» **WHAT YOU HAVE TO DO**
Render every line of the records below as a numbered list, leaving out any blank lines.

[Saved entries]
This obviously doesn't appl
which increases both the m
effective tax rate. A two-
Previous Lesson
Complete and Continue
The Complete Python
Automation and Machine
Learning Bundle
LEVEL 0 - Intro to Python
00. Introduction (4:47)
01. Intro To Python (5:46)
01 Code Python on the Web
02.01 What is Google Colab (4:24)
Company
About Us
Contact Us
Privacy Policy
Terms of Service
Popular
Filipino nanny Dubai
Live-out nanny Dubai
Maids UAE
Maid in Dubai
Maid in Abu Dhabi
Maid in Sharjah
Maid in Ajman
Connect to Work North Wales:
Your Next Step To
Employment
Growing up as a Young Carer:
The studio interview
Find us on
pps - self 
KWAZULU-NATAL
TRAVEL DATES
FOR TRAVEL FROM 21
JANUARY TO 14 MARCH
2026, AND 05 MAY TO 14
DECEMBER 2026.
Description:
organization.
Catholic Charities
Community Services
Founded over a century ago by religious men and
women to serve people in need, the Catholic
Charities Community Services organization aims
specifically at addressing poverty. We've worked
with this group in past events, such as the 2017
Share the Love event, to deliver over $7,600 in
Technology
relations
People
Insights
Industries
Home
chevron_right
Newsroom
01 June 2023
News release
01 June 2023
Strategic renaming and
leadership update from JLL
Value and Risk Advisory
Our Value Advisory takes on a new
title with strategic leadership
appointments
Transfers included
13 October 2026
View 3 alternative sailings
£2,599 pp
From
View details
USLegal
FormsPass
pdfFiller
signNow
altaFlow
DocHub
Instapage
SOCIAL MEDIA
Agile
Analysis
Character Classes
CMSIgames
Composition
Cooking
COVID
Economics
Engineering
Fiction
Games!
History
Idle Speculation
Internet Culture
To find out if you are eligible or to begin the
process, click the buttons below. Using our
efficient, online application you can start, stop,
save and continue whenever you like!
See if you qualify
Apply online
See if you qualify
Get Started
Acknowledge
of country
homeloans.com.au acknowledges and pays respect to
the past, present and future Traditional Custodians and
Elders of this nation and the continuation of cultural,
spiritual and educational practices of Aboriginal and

» **OUTPUT BELOW**
1. This obviously doesn't appl
2. which increases both the m
3. effective tax rate. A two-
4. Previous Lesson
5. Complete and Continue
6. The Complete Python
7. Automation and Machine
8. Learning Bundle
9. LEVEL 0 - Intro to Python
10. 00. Introduction (4:47)
11. 01. Intro To Python (5:46)
12. 01 Code Python on the Web
13. 02.01 What is Google Colab (4:24)
14. Company
15. About Us
16. Contact Us
17. Privacy Policy
18. Terms of Service
19. Popular
20. Filipino nanny Dubai
21. Live-out nanny Dubai
22. Maids UAE
23. Maid in Dubai
24. Maid in Abu Dhabi
25. Maid in Sharjah
26. Maid in Ajman
27. Connect to Work North Wales:
28. Your Next Step To
29. Employment
30. Growing up as a Young Carer:
31. The studio interview
32. Find us on
33. pps - self 
34. KWAZULU-NATAL
35. TRAVEL DATES
36. FOR TRAVEL FROM 21
37. JANUARY TO 14 MARCH
38. 2026, AND 05 MAY TO 14
39. DECEMBER 2026.
40. Description:
41. organization.
42. Catholic Charities
43. Community Services
44. Founded over a century ago by religious men and
45. women to serve people in need, the Catholic
46. Charities Community Services organization aims
47. specifically at addressing poverty. We've worked
48. with this group in past events, such as the 2017
49. Share the Love event, to deliver over $7,600 in
50. Technology
51. relations
52. People
53. Insights
54. Industries
55. Home
56. chevron_right
57. Newsroom
58. 01 June 2023
59. News release
60. 01 June 2023
61. Strategic renaming and
62. leadership update from JLL
63. Value and Risk Advisory
64. Our Value Advisory takes on a new
65. title with strategic leadership
66. appointments
67. Transfers included
68. 13 October 2026
69. View 3 alternative sailings
70. £2,599 pp
71. From
72. View details
73. USLegal
74. FormsPass
75. pdfFiller
76. signNow
77. altaFlow
78. DocHub
79. Instapage
80. SOCIAL MEDIA
81. Agile
82. Analysis
83. Character Classes
84. CMSIgames
85. Composition
86. Cooking
87. COVID
88. Economics
89. Engineering
90. Fiction
91. Games!
92. History
93. Idle Speculation
94. Internet Culture
95. To find out if you are eligible or to begin the
96. process, click the buttons below. Using our
97. efficient, online application you can start, stop,
98. save and continue whenever you like!
99. See if you qualify
100. Apply online
101. See if you qualify
102. Get Started
103. Acknowledge
104. of country
105. homeloans.com.au acknowledges and pays respect to
106. the past, present and future Traditional Custodians and
107. Elders of this nation and the continuation of cultural,
108. spiritual and educational practices of Aboriginal and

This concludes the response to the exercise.